Selected text
++++++++++

Sparky is Walmart’s generative AI-powered shopping assistant, which is evolving into a more agentic AI platform. Roughly half of app users have tried Sparky, he said, and customers who engage with it have an average order value about 35% higher than those who do not.
The AI emphasis dovetails with Walmart’s recent move to the Nasdaq and inclusion in the Nasdaq-100, which is a signal that the company wants investors to benchmark it alongside platform and cloud-era leaders, including Amazon, rather than the traditional retailers it once disrupted.
Have a good weekend.
Sheryl Estrada
sheryl.estrada@fortune.com
Leaderboard
Notable CFO moves this week:
James Chuong was appointed CFO of Atlassian Corporation (NASDAQ: TEAM), a software provider for team collaboration, effective March 30. Chuong brings more than 20 years of experience. Most recently, he served as CFO at LinkedIn. During his 13 years at LinkedIn, he held several finance leadership roles, leading global teams responsible for financial planning and analysis, business operations, international finance, and financial systems. Before that, Chuong worked in investment banking at J.P. Morgan, Citigroup, and Bank of America Securities.
Brian Piper was named EVP and CFO of Sana Biotechnology, Inc. (NASDAQ: SANA). Piper brings more than 25 years of experience. He was previously CFO of Scorpion Therapeutics until its acquisition by Eli Lilly in 2025, and thereafter served as CFO of Antares Therapeutics following its spin-off from Scorpion. Before that, he was CFO of Prelude Therapeutics, a publicly traded biotech company. Earlier in his career, he served as CFO of Aevi Genomic Medicine and spent 13 years at Shire Pharmaceuticals.
Anne Johnson, who has served as CFO of biotechnology company AtaiBeckley Inc. since 2024, will transition to the role of chief accounting officer, effective March 9. Michael Faerm will succeed Johnson as CFO. Faerm has more than 25 years of experience. He most recently served as CFO at Viracta Therapeutics, Inc. Previously, he was interim CFO at Harpoon Therapeutics, Inc., which was acquired by Merck. Before that, Faerm served as the chief business officer of Innoviva, Inc.

++++++++++

Source material
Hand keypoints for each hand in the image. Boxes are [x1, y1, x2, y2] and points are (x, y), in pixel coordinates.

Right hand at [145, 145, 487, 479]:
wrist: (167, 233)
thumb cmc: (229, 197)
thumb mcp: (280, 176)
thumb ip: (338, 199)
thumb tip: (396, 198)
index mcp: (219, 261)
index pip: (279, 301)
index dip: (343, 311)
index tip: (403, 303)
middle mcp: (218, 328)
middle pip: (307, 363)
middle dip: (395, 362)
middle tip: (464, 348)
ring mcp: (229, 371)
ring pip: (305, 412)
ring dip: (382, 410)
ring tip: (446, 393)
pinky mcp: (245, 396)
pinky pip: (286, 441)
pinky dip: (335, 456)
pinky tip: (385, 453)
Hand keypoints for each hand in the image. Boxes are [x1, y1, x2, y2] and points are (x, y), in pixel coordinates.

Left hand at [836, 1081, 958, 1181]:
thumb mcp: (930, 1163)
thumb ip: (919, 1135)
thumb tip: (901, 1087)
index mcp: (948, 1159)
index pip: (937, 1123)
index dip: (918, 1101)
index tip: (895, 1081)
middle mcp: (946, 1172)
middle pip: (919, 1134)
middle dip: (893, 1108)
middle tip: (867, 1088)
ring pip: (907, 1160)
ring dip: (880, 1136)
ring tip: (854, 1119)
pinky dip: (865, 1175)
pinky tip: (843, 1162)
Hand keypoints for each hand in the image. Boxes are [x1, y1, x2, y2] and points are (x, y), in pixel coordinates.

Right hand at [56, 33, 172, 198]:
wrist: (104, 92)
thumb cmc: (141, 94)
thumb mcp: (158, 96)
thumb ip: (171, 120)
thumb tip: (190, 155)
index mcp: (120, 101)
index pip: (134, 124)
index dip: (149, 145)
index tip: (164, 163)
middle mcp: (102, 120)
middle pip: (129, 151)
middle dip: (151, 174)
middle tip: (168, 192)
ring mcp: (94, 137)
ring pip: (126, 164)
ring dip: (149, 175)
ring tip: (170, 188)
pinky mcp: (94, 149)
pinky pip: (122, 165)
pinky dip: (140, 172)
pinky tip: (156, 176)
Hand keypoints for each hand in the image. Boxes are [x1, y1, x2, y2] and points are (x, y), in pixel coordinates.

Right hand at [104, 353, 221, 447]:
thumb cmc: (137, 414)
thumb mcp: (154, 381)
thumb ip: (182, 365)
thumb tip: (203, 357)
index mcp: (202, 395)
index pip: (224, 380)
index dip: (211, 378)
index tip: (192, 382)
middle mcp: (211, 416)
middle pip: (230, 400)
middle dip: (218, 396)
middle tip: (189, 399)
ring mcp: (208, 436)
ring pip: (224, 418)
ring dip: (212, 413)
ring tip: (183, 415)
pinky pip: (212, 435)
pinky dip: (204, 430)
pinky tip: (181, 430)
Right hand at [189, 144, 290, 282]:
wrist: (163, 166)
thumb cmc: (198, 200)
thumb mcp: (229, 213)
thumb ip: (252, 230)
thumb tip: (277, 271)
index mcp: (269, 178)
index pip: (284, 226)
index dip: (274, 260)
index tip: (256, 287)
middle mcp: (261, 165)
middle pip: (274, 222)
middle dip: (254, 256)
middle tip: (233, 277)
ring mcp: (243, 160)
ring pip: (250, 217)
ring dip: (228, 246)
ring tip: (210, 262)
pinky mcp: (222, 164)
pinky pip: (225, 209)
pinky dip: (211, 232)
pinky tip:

++++++++++

Work instruction A
In the newsletter excerpt, who will succeed Anne Johnson as CFO of AtaiBeckley Inc.?
Work instruction B
Please repeat the newsletter excerpt word for word between "Brian Piper was" and "at Shire Pharmaceuticals.", inclusive.
Answer from the newsletter excerpt alone, not from the data.

Answer space A
Michael Faerm

Answer space B
Brian Piper was named EVP and CFO of Sana Biotechnology, Inc. (NASDAQ: SANA). Piper brings more than 25 years of experience. He was previously CFO of Scorpion Therapeutics until its acquisition by Eli Lilly in 2025, and thereafter served as CFO of Antares Therapeutics following its spin-off from Scorpion. Before that, he was CFO of Prelude Therapeutics, a publicly traded biotech company. Earlier in his career, he served as CFO of Aevi Genomic Medicine and spent 13 years at Shire Pharmaceuticals.